22 August 2008Add to My Folder
John Coe reflects on an inspirational teacher he once observed. But after 40 years, what lesson has he learned from her?
Funny thing learning. Some things you pick up or hear, and you immediately have them fixed in your mind. This is seldom though, unless what you hear or are taught (not the same thing) – gels with a past experience and your thinking about it. Perhaps I’m naturally slow on the uptake, but it’s taken a full 40 years for something I experienced many years ago to finally make some sense to me.

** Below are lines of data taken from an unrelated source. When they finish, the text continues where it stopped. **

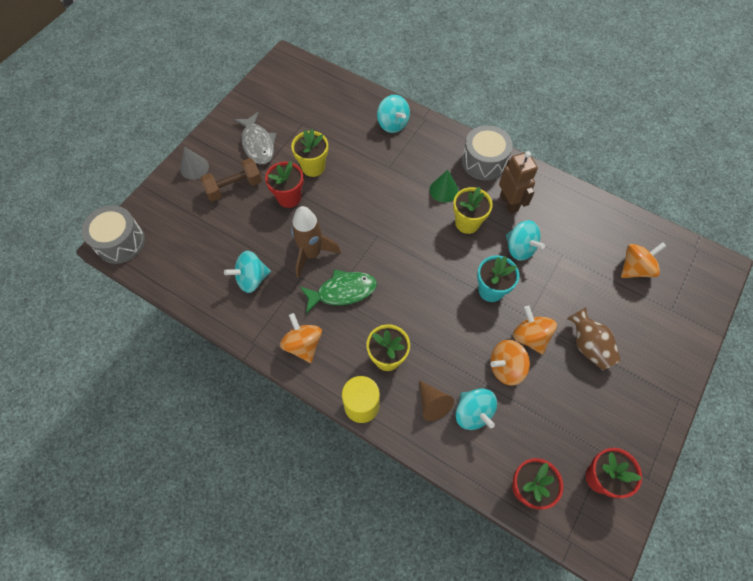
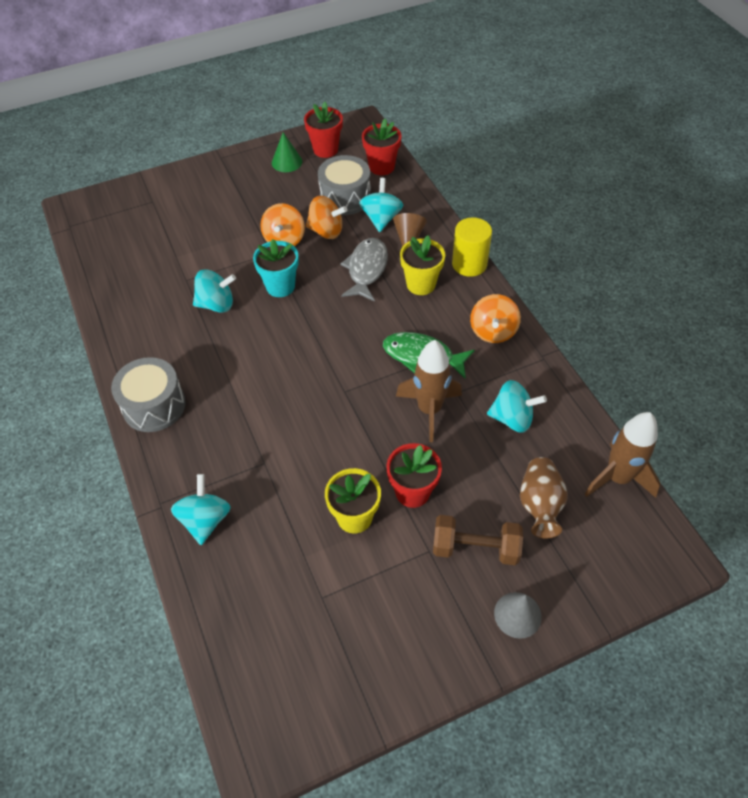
camera: 145 degrees left, 10 degrees down
(120, 242) = (662, 553): grey drum -> grey drum (345, 197)
(163, 275) = (617, 478): none -> brown rocket
(258, 144) = (406, 600): grey fish -> grey fish (366, 269)
(443, 190) = (229, 399): green cone -> green cone (287, 162)
(467, 223) = (240, 353): yellow flower pot -> none
(509, 203) = (178, 348): brown robot -> none
(520, 248) = (217, 304): turquoise spinning top -> turquoise spinning top turned 90 degrees clockwise
(588, 346) = (245, 212): brown vase -> brown vase (539, 505)
(635, 268) = (140, 239): orange spinning top -> none

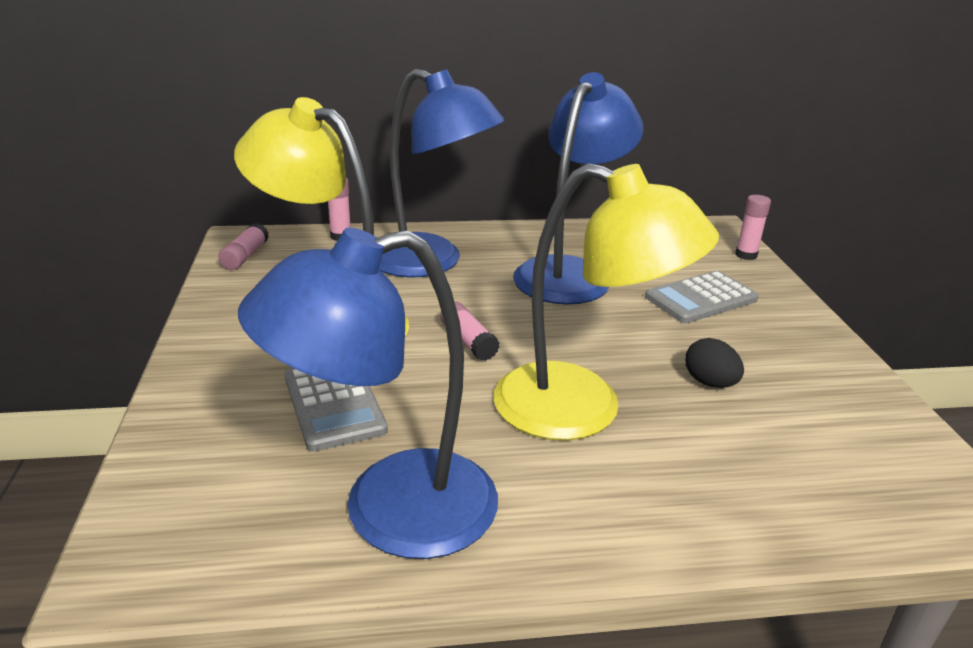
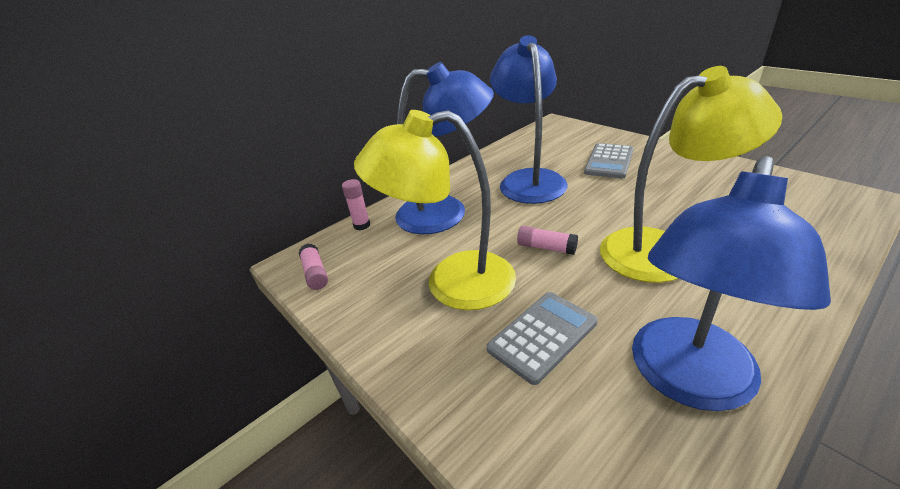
camera: 30 degrees left, 5 degrees up
(334, 403) = (542, 336): grey calculator -> grey calculator turned 75 degrees counterclockwise
(709, 382) = (685, 202): black egg -> none
(746, 255) = (589, 130): pink glue stick -> none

Our marvellous chief, Alec Clegg, had asked us to consider why one of his teachers, who worked in Castleford, was so successful. I was not alone among my fellow inspectors in Yorkshire in finding it hard to explain why. One of the first tasks Alec set me, fresh from my Essex headship, was to go to said teacher’s school. ‘Spend some time with her,’ he said. ‘And come back and tell me why she’s so good.’ I went – and was astonished.
Asking for help
This particular teacher had developed a unique way of teaching, called ‘Asking out’. It was based on the principle that if you didn’t know something, or otherwise needed help, you asked another child or went to the front and asked the whole class. Both questions and answers were delivered in standard English, the language of the BBC newsreader, and of course the language of education. If mistakes were made, they were, with perfect courtesy, corrected by other members of the class. Now, these were ordinary children (although like all children extraordinary in their talents) and their family-grown language was very far from standard English. As they spoke, the syntax and vocabulary they used were certainly not what they used in the playground or in their homes. It was a strange and somewhat unnerving experience to listen to them.
The children’s willingness to criticise and to be criticised led to outstanding quality in their work
Results speak for themselves
The wider effects were to be seen in the children’s attainments. Reading and spelling were of a particularly high standard and it was interesting also that their powers of observation were remarkably well developed. Their willingness to criticise and to be criticised led to outstanding quality in their work. Rather than the reasonably expected quarter of the class going on to grammar school, no less than 28 out of the 32 passed what was then the 11-plus examination.
I returned to Sir Alec and told him, ‘She’s a marvellous teacher and her method works superbly, but it’s a one off. We can’t generalise from it.’ I understand now I was wrong.
Over the years, I have come, like many others, to acknowledge the importance of speaking and listening. But until now, I never believed that disadvantaged children’s facility with the spoken word was crucial to their success. A study by John Bercow MP concluded that seven per cent of children have a serious communication problem. No, they don’t. Most of these children communicate perfectly well, but they do not do so using the standard English of the Foundation Stage literacy milestones, SATs or GCSEs. This is the heart of the problem we face, and it has taken me 40 years to realise that the inspirational teacher I observed all those years ago was showing us a way to deal with it.